For the whole of 3rd December, the Indian officials tried to pressurise Rajkhowa to get to start talks by dropping the sovereignity demand, Delhi asked Bangladesh to send him to Assam. But by cooking up the surrender story, they have upset Rajkhowa so much that even this rather moderate rebel leader will be unwilling to start talks. The big bosses in Delhi dont often realise that this was the right time when they should have offered talks to the entire leadership - and without pre conditions. Though I cannot be totally sure, I would imagine, having spoken to Paresh Barua twice in recent weeks, that if the talks were without pre-conditions, even he would be willing to start talks.
With much of ULFA funds frozen by Bangladesh - 3990 crore BD Taka in 42 accounts of Sonali Bank- Barua might have little options. The Chinese have not promised him heavens, just given him some hope If he is not interested, why should he be apologising for Dhemaji blasts ? After so many years. Finally Delhi and Dispur have realised what a chance they have missed. Something that was set up for them on a platter by Bangladesh. The feeling now in both capitals, State and Centre, is to wait and watch.
That is the right thing to do. No hurry, no rush, no shortcuts. These things need a lot of patience and mature planning and solid groundwork. My own feeling is that Delhi and Dispur were neither prepared for this sudden breakthrough. They did not realise Bangladesh would be going so far as to nab the chairman - the feeling was they have caught Sasha Choudhury and Chitrabon Hazarika to make their case for seeking concessions before Prime Minister Hasina's visit. Indian intelligence was not aware that Hasina is not attacking the ULFA under Indian pressure - she has very good reasons to do it for ther own sake. She believes - rightly or wrongly - that the ULFA was used by Bangladesh military intelligence and the BNP to attack the Awami League rally in Dhaka in August 2004 - an attack that killed a lot of senior Awami League leaders and nearly killed her.

Required action 1> Extract the entire passage about the ULFA leadership and the prospect of talks with Delhi, word for word.

Records>
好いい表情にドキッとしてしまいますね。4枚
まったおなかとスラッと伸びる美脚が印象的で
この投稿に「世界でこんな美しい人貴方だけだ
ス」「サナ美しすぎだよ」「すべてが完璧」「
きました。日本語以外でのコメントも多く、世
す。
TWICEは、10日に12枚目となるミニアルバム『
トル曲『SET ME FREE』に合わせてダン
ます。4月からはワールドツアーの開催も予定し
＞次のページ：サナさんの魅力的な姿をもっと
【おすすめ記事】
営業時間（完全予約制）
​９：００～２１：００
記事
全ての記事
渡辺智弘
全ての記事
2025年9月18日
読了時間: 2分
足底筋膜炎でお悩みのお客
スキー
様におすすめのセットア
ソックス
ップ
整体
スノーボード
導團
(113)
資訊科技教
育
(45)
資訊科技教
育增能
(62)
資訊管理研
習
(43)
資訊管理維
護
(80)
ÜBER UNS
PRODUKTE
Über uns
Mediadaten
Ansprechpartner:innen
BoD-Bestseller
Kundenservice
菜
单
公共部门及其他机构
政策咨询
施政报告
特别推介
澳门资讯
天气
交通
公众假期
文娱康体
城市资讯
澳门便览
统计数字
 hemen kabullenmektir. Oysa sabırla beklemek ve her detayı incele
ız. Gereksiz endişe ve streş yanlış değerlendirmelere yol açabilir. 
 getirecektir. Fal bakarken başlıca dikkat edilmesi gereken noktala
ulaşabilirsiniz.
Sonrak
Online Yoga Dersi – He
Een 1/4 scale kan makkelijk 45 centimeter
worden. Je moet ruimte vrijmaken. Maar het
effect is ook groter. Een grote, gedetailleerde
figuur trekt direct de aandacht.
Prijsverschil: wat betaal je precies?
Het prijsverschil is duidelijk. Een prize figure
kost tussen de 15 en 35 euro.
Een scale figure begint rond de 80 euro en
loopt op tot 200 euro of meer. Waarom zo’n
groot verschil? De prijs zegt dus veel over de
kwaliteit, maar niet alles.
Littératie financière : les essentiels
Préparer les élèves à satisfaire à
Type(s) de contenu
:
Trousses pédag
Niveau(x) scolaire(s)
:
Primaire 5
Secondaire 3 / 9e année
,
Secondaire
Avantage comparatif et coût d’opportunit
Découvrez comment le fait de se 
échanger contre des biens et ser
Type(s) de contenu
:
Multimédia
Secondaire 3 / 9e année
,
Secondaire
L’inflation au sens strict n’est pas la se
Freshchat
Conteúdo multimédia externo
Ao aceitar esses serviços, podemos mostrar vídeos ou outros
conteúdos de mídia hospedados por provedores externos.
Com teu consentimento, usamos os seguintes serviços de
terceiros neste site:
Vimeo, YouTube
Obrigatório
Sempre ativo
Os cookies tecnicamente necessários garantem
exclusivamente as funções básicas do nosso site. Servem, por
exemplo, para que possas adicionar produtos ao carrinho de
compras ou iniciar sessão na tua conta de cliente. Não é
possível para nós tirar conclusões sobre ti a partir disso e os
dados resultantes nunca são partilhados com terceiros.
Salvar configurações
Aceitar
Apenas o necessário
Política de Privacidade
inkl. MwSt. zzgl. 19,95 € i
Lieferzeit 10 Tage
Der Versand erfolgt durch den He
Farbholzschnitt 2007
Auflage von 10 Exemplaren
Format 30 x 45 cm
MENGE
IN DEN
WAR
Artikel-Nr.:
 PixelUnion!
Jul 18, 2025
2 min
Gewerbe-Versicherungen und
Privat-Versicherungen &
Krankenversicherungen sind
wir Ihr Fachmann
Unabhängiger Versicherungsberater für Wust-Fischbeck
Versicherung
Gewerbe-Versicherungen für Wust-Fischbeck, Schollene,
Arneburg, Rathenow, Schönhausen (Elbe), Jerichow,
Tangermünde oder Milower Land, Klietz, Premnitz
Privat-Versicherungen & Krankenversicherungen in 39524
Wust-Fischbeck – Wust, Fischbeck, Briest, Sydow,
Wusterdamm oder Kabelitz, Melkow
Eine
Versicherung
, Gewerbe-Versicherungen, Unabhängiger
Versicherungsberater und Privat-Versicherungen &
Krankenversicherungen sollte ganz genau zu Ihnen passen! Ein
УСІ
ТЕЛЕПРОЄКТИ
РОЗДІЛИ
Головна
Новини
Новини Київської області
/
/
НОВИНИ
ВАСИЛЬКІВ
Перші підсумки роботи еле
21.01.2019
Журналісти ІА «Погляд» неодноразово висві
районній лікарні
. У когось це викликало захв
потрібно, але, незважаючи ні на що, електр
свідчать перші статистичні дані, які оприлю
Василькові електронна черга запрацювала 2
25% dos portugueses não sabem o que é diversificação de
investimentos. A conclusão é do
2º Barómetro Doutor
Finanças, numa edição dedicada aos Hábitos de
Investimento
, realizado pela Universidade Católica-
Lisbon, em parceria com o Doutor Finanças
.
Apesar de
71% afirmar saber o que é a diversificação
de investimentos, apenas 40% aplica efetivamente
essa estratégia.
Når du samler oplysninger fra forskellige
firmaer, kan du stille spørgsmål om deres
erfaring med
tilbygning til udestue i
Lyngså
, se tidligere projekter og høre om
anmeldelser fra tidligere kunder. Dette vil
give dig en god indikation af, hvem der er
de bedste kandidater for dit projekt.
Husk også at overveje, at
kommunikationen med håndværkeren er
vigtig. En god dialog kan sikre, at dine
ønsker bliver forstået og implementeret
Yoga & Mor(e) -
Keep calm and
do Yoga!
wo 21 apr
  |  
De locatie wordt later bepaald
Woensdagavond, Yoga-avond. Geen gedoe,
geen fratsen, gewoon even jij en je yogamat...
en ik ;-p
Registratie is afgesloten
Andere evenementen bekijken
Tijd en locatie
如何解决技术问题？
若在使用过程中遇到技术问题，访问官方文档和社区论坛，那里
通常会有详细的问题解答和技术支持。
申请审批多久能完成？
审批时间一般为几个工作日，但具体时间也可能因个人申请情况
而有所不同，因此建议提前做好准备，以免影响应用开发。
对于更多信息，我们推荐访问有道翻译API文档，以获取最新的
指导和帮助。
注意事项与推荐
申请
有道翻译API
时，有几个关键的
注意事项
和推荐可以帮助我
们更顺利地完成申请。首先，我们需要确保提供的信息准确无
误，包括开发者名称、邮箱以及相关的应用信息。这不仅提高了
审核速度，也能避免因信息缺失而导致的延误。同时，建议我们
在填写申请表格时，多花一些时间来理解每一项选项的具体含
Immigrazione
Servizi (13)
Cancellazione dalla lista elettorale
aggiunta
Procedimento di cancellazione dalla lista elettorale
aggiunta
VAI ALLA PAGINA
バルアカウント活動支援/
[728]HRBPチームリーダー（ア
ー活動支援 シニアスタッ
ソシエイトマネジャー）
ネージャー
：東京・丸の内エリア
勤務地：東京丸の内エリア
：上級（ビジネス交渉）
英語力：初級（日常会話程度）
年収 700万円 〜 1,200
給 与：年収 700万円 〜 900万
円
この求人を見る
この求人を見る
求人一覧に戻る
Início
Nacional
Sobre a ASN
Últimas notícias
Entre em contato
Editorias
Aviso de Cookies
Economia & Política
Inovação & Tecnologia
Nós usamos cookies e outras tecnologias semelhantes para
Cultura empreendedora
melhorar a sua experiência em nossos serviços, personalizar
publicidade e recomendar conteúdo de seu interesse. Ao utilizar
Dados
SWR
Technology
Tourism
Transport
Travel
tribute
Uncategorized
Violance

Required action 2> Copy the records from their very first line through the line containing "Ansprechpartner:innen", including both of those lines, and reproduce every line unchanged.

Written reply 1>
For the whole of 3rd December, the Indian officials tried to pressurise Rajkhowa to get to start talks by dropping the sovereignity demand, Delhi asked Bangladesh to send him to Assam. But by cooking up the surrender story, they have upset Rajkhowa so much that even this rather moderate rebel leader will be unwilling to start talks. The big bosses in Delhi dont often realise that this was the right time when they should have offered talks to the entire leadership - and without pre conditions. Though I cannot be totally sure, I would imagine, having spoken to Paresh Barua twice in recent weeks, that if the talks were without pre-conditions, even he would be willing to start talks.
With much of ULFA funds frozen by Bangladesh - 3990 crore BD Taka in 42 accounts of Sonali Bank- Barua might have little options. The Chinese have not promised him heavens, just given him some hope If he is not interested, why should he be apologising for Dhemaji blasts ? After so many years. Finally Delhi and Dispur have realised what a chance they have missed. Something that was set up for them on a platter by Bangladesh. The feeling now in both capitals, State and Centre, is to wait and watch.
That is the right thing to do. No hurry, no rush, no shortcuts. These things need a lot of patience and mature planning and solid groundwork. My own feeling is that Delhi and Dispur were neither prepared for this sudden breakthrough. They did not realise Bangladesh would be going so far as to nab the chairman - the feeling was they have caught Sasha Choudhury and Chitrabon Hazarika to make their case for seeking concessions before Prime Minister Hasina's visit. Indian intelligence was not aware that Hasina is not attacking the ULFA under Indian pressure - she has very good reasons to do it for ther own sake. She believes - rightly or wrongly - that the ULFA was used by Bangladesh military intelligence and the BNP to attack the Awami League rally in Dhaka in August 2004 - an attack that killed a lot of senior Awami League leaders and nearly killed her.

Written reply 2>
好いい表情にドキッとしてしまいますね。4枚
まったおなかとスラッと伸びる美脚が印象的で
この投稿に「世界でこんな美しい人貴方だけだ
ス」「サナ美しすぎだよ」「すべてが完璧」「
きました。日本語以外でのコメントも多く、世
す。
TWICEは、10日に12枚目となるミニアルバム『
トル曲『SET ME FREE』に合わせてダン
ます。4月からはワールドツアーの開催も予定し
＞次のページ：サナさんの魅力的な姿をもっと
【おすすめ記事】
営業時間（完全予約制）
​９：００～２１：００
記事
全ての記事
渡辺智弘
全ての記事
2025年9月18日
読了時間: 2分
足底筋膜炎でお悩みのお客
スキー
様におすすめのセットア
ソックス
ップ
整体
スノーボード
導團
(113)
資訊科技教
育
(45)
資訊科技教
育增能
(62)
資訊管理研
習
(43)
資訊管理維
護
(80)
ÜBER UNS
PRODUKTE
Über uns
Mediadaten
Ansprechpartner:innen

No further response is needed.